Für mich ist Zwangsprostitution ein schwieriges Thema. Ich möchte nicht abstreiten, dass es Zwangsprostitution in Deutschland gibt, sowohl in Form von Menschenhandel als auch (viel häufiger) in Form von Ausnutzung von Notlagen und Abhängigkeiten. Andererseits stellen viele Prostitutonsgegner es so hin, als wäre jede Form von Prostitution Zwangsprostitution oder zumindest sehr massiven wirtschaftlichen Zwängen geschuldet. Damit bringen sie mich und jede andere Frau, die dieser Tätigkeit freiwillig nachgeht, in die Position, höchst private und intime Entscheidungen und Geschichten darlegen und rechtfertigen zu müssen.
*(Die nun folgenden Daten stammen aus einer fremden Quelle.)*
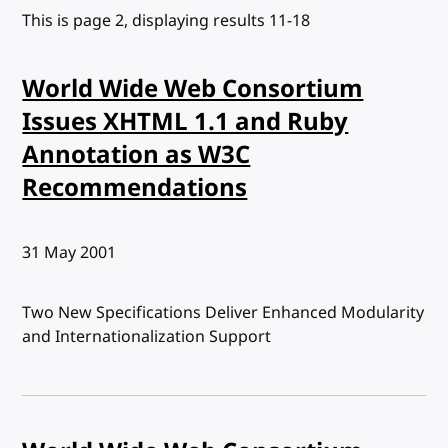
This is page 2, displaying results 11-18
World Wide Web Consortium
Issues XHTML 1.1 and Ruby
Annotation as W3C
Recommendations
Published:
31 May 2001
Two New Specifications Deliver Enhanced Modularity
and Internationalization Support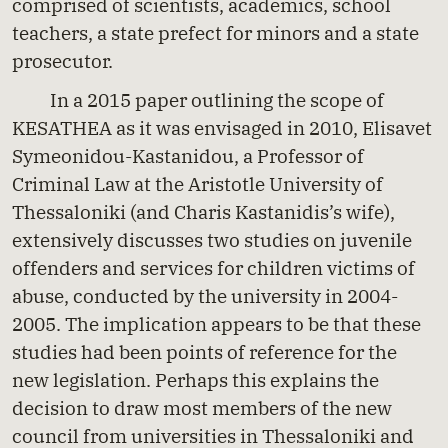
comprised of scientists, academics, school
teachers, a state prefect for minors and a state
prosecutor.
In a 2015 paper outlining the scope of
KESATHEA as it was envisaged in 2010, Elisavet
Symeonidou-Kastanidou, a Professor of
Criminal Law at the Aristotle University of
Thessaloniki (and Charis Kastanidis’s wife),
extensively discusses two studies on juvenile
offenders and services for children victims of
abuse, conducted by the university in 2004-
2005. The implication appears to be that these
studies had been points of reference for the
new legislation. Perhaps this explains the
decision to draw most members of the new
council from universities in Thessaloniki and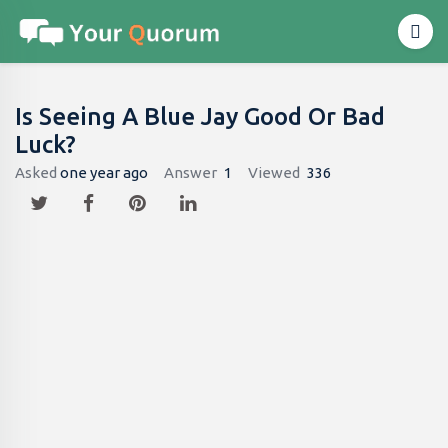
Is Seeing A Blue Jay Good Or Bad
Luck?
Asked
one year ago
Answer
1
Viewed
336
Die Steigerung davon ist es, nicht nur diese Geschichten zu verdrehen, sondern auch die psychische Gesundheit und Entscheidungsfähigkeit von Frauen in der Prostitution in Frage zu stellen.

Ziemlich weit oben auf meinem SUB (Stapel ungelesener Bücher) liegt das Buch „Entmenschlicht“ von Huschke Mau, einer der führenden Prostitutionsgegnerinnen in Deutschland und Verfechterin des „Nordischen Models“. Sie vertritt ziemlich genau die gerade beschriebenen Auffassungen. Im Zusammenhang mit ihrer Geschichte kann ich das nachvollziehen und schätze durchaus auch viele ihrer Texte. Trotzdem finde ich ihren eingleisigen Blick und ihre Kompromisslosigkeit falsch. (Rezession des Buches folgt, sobald ich es gelesen habe.)

Zwangsprostitution und Sexarbeit (als Oberbegriff für freiwillige Prostitution in all ihren unterschiedlichen Aspekten) sind für mich zwei völlig unterschiedliche Dinge – so wie vielleicht der Unterschied zwischen Sklaverei und Lohnarbeit. Das eine gehört zu Recht bekämpft, das andere hat eine Funktion in der Gesellschaft.